The world is in danger, and only one man can save it. Unfortunately he was busy, so we got a cat to do it instead in Konami's 1987 arcade maul-em-up Black Panther!
That's right, the title isn't a metaphor or anything. The playable character in Black Panther is a member of the Panthera genus of big cats. Or course, in one sense there's no such thing as a black panther - they're either leopards or jaguars that happen to be black, depending on the continent. Someone with more zoological insight than me might be able to decide whether today's game features a leopard or a jaguar, but all I know is that being a cat it's unlikely it'll be carrying a machine gun. C'mon, Konami, I'm begging you to prove me wrong.
Here's the Earth, undergoing an unspecified catastrophe caused by an unnamed assailant. Black Panther is not a game that's big on explaining itself, Konami apparently having decided that "you play as a jungle cat and fight robots" would be a sufficient draw. The land turns red, the seas turn yellow and it's time to get into the action.
Here we are, then. Seems like we're a little late to the whole "save the Earth" party, what with all the ruined buildings and killer robots, but I'm here now so I might as well show willing. Black Panther is a run-n-gun game only without the guns, with your panther careening from left to right and defeating the enemies in its path. Will there be a boss at the end of each stage? I'd say it's a distinct fuckin' possibility, skip.
To eliminate your foes, you have two options: you can either press attack to swipe at them with your panther claws, or jump on them with your panther claws but from above. Immediately a problem arises: all your attacks are very short range. Okay, so technically the jump is long range because you can cover quite a bit of distance, but you know what I mean: you have to land on the enemies just right or you'll take damage. I personally found it best to split the different and press the attack and jump buttons at the same time. That way, when I messed up a jump - which was a very frequent occurrence - and landed right in front of a robot without actually hurting it, I was already slashing my claws at it rather than standing in place and looking as sheepish as it's possible for a mighty hunter of the forests to look.

**Recorded data**
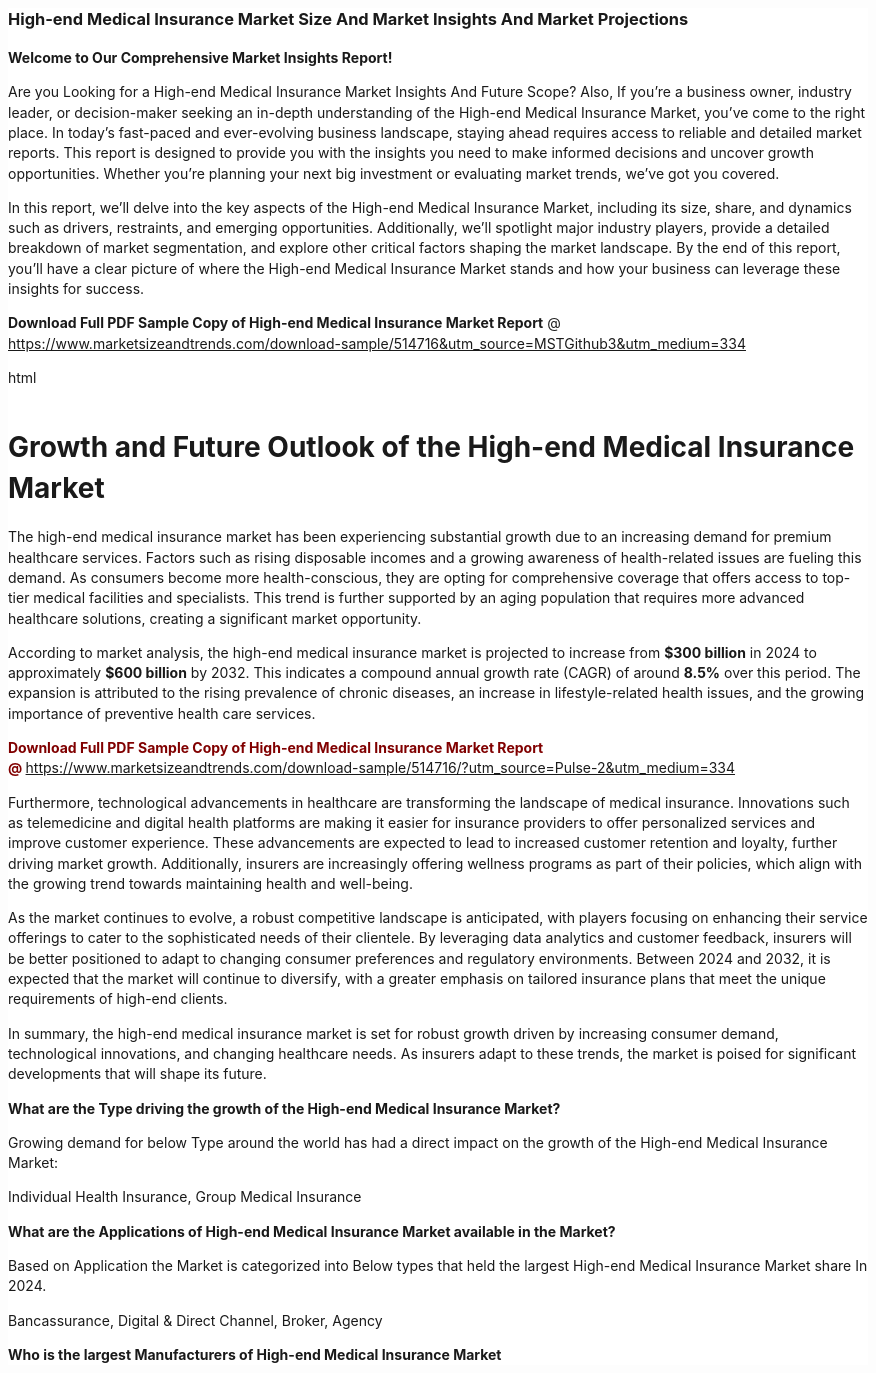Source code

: <div class="" data-test-id=""><h3><span class="">High-end Medical Insurance Market Size And Market Insights And Market Projections</span></h3></div><div class="" data-test-id=""><p><strong>Welcome to Our Comprehensive Market Insights Report!</strong></p><p>Are you Looking for a High-end Medical Insurance Market Insights And Future Scope? Also, If you&rsquo;re a business owner, industry leader, or decision-maker seeking an in-depth understanding of the High-end Medical Insurance Market, you&rsquo;ve come to the right place. In today&rsquo;s fast-paced and ever-evolving business landscape, staying ahead requires access to reliable and detailed market reports. This report is designed to provide you with the insights you need to make informed decisions and uncover growth opportunities. Whether you&rsquo;re planning your next big investment or evaluating market trends, we&rsquo;ve got you covered.</p><p>In this report, we&rsquo;ll delve into the key aspects of the High-end Medical Insurance Market, including its size, share, and dynamics such as drivers, restraints, and emerging opportunities. Additionally, we&rsquo;ll spotlight major industry players, provide a detailed breakdown of market segmentation, and explore other critical factors shaping the market landscape. By the end of this report, you&rsquo;ll have a clear picture of where the High-end Medical Insurance Market stands and how your business can leverage these insights for success.</p><p><strong>Download Full PDF Sample Copy of High-end Medical Insurance Market Report</strong> @ <a href="https://www.marketsizeandtrends.com/download-sample/514716&utm_source=MSTGithub3&utm_medium=334" target="_blank">https://www.marketsizeandtrends.com/download-sample/514716&utm_source=MSTGithub3&utm_medium=334</a></p></div><div class="" data-test-id=""><p><span class="">html<!DOCTYPE html><html lang="en"><head> <meta charset="UTF-8"> <meta name="viewport" content="width=device-width, initial-scale=1.0"> <title>High-end Medical Insurance Market Growth</title></head><body> <h1>Growth and Future Outlook of the High-end Medical Insurance Market</h1> <p>The high-end medical insurance market has been experiencing substantial growth due to an increasing demand for premium healthcare services. Factors such as rising disposable incomes and a growing awareness of health-related issues are fueling this demand. As consumers become more health-conscious, they are opting for comprehensive coverage that offers access to top-tier medical facilities and specialists. This trend is further supported by an aging population that requires more advanced healthcare solutions, creating a significant market opportunity.</p> <p>According to market analysis, the high-end medical insurance market is projected to increase from <strong>$300 billion</strong> in 2024 to approximately <strong>$600 billion</strong> by 2032. This indicates a compound annual growth rate (CAGR) of around <strong>8.5%</strong> over this period. The expansion is attributed to the rising prevalence of chronic diseases, an increase in lifestyle-related health issues, and the growing importance of preventive health care services.</p> <p><strong><span style="color: #800000;">Download Full PDF Sample Copy of High-end Medical Insurance Market Report @</span>&nbsp;</strong><a href="https://www.marketsizeandtrends.com/download-sample/514716/?utm_source=Pulse-2&amp;utm_medium=334">https://www.marketsizeandtrends.com/download-sample/514716/?utm_source=Pulse-2&amp;utm_medium=334</a></p> <p>Furthermore, technological advancements in healthcare are transforming the landscape of medical insurance. Innovations such as telemedicine and digital health platforms are making it easier for insurance providers to offer personalized services and improve customer experience. These advancements are expected to lead to increased customer retention and loyalty, further driving market growth. Additionally, insurers are increasingly offering wellness programs as part of their policies, which align with the growing trend towards maintaining health and well-being.</p> <p>As the market continues to evolve, a robust competitive landscape is anticipated, with players focusing on enhancing their service offerings to cater to the sophisticated needs of their clientele. By leveraging data analytics and customer feedback, insurers will be better positioned to adapt to changing consumer preferences and regulatory environments. Between 2024 and 2032, it is expected that the market will continue to diversify, with a greater emphasis on tailored insurance plans that meet the unique requirements of high-end clients.</p> <p>In summary, the high-end medical insurance market is set for robust growth driven by increasing consumer demand, technological innovations, and changing healthcare needs. As insurers adapt to these trends, the market is poised for significant developments that will shape its future.</p></body></html></span></p><p><strong><span class="">What are the&nbsp;Type driving the growth of the High-end Medical Insurance Market?</span></strong></p></div><div class="" data-test-id=""><p><span class="">Growing demand for below Type around the world has had a direct impact on the growth of the High-end Medical Insurance Market:</span></p></div><div class="" data-test-id=""><p>Individual Health Insurance, Group Medical Insurance</p><p><span class=""><strong>What are the&nbsp;Applications&nbsp;of High-end Medical Insurance Market available in the Market?</strong></span></p></div><div class="" data-test-id=""><p><span class="">Based on Application the Market is categorized into Below types that held the largest High-end Medical Insurance Market share In 2024.</span></p></div><div class="" data-test-id=""><p><span class="">Bancassurance, Digital & Direct Channel, Broker, Agency</span></p><p><span class=""><strong>Who is the largest Manufacturers of High-end Medical Insurance Market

**Exercise requirements**
(a) Summarize the review of Konami's Black Panther in two sentences.
(b) According to the Black Panther review, why does the writer press the attack and jump buttons at the same time? Answer in one to three sentences.
(c) Pick up the Black Panther review where its final paragraph ends and keep writing.

**Task responses**
(a) Konami's 1987 arcade game Black Panther has the player control a black panther fighting killer robots on a ruined Earth, and it offers almost no explanation of the catastrophe behind them. It plays like a run-n-gun game without guns, and the panther's claw swipe and jump-on-enemies attacks are both so short range that landing them takes precise timing.

(b) Both of the panther's attacks are very short range, and a mistimed jump often lands it right in front of a robot without hurting it. Pressing both buttons together means the panther is already slashing at the robot in that case instead of standing in place.

(c)
It doesn't show in the panther's attacks or movements or ability to deal with killer robots, but I'm beginning to suspect that our feline hero is not just any ordinary big cat. For starters, each stage opens with the panther appearing in a lightning strike like it was the Almighty Thor. Also, when you come back to life after dying, our hero is reborn via beams of ethereal light. Did God mean to send down an angel but accidentally hit the wrong button on the Interventionist-Deity-O-Tron? Or maybe God hates this one particular panther so much that he's condemned it to an eternity of being killed by murderous robots. Somewhere, Zeus looks at Prometheus and thinks to himself "Killer robots? Shit, why didn't I think of that?"
On we go, dashing forwards and occasionally leaping onto platforms so we might avoid the deadly menace of the giant scotch eggs, for their breadcrumb coating is fatal to the touch. Fortunately it's not instantly fatal, and Black Panther is generous enough to give players a health bar. Weirdly, your health starts at fifty but can be increased - in the unlikely event that you can collect some health refills without taking a bunch of damage - to up to a total of 100 points.
I have no idea what is going on. It's something to do with Attack Power and, if panthers can get sunburn, also sunburn.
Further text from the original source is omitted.